**AVAILABLE DATA:**
━━━━━━━━━━━━━━━━

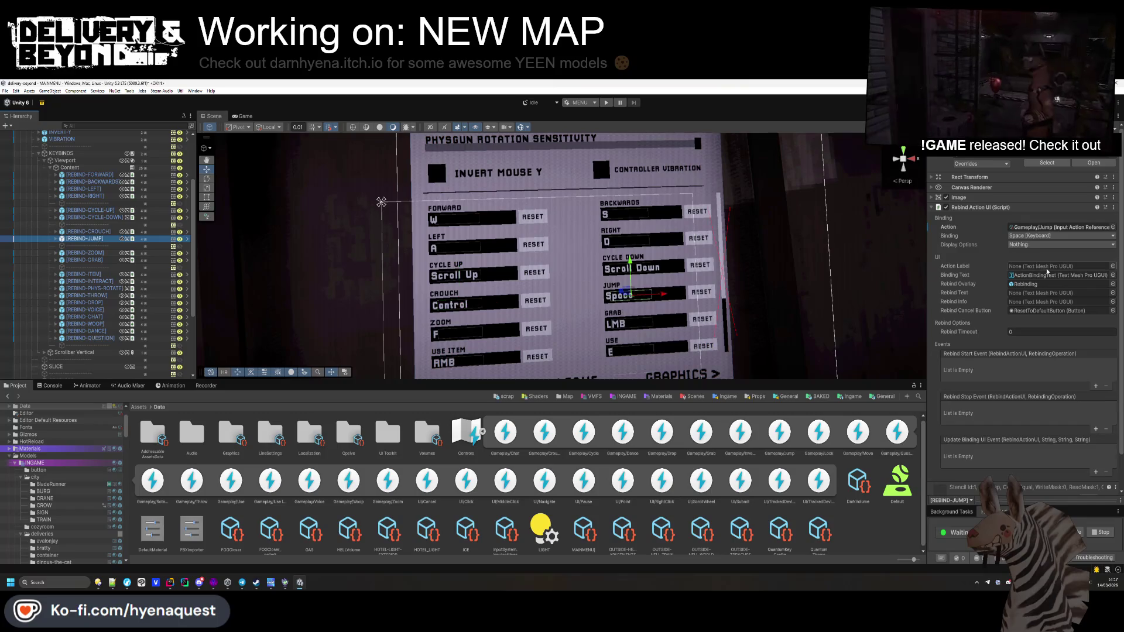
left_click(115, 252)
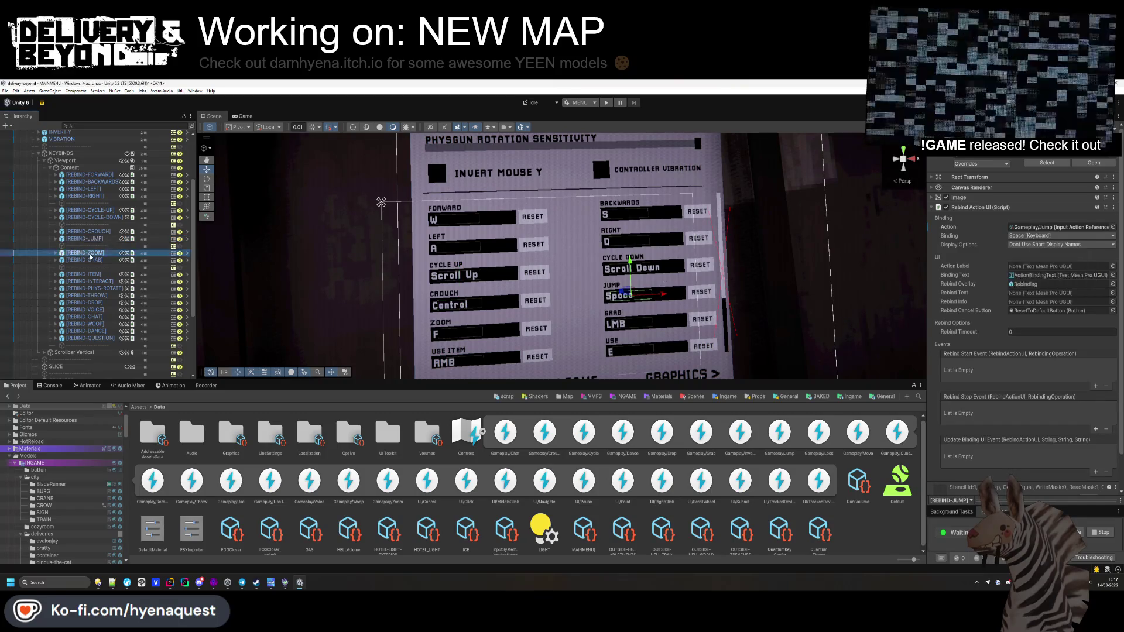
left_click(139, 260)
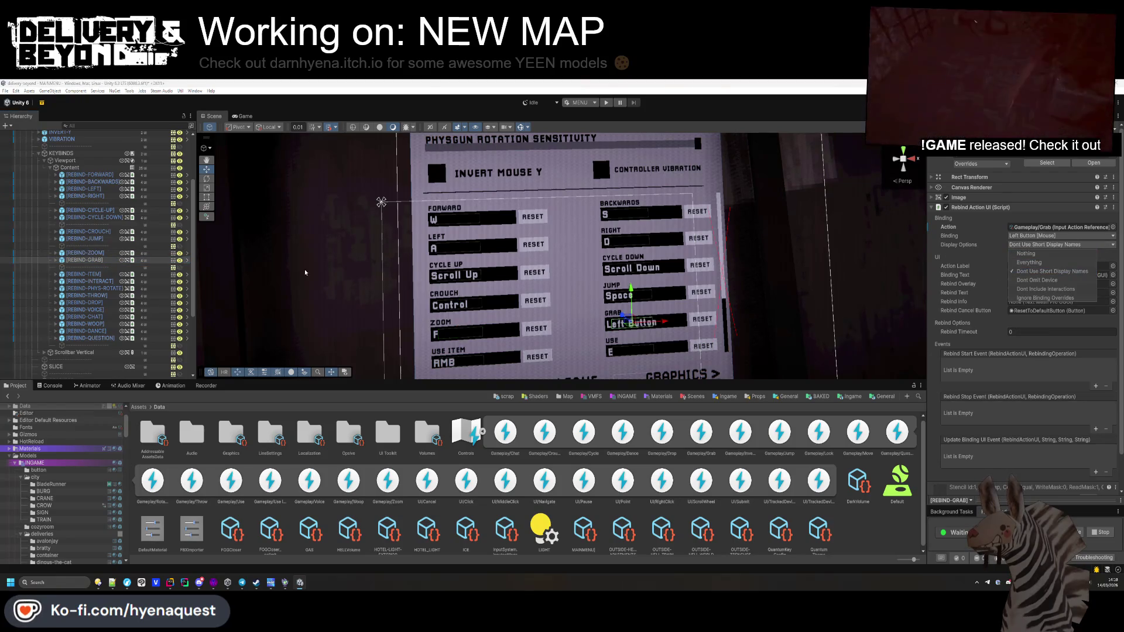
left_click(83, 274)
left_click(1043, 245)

━━━━━━━━━━━━━━━━

**WHAT YOU WILL DO:**
Before copying the material, set its pictures aside; then transcribe it word for word.

**WRITTEN RESPONSE:**
left_click(115, 252)
left_click(139, 260)
left_click(83, 274)
left_click(1043, 245)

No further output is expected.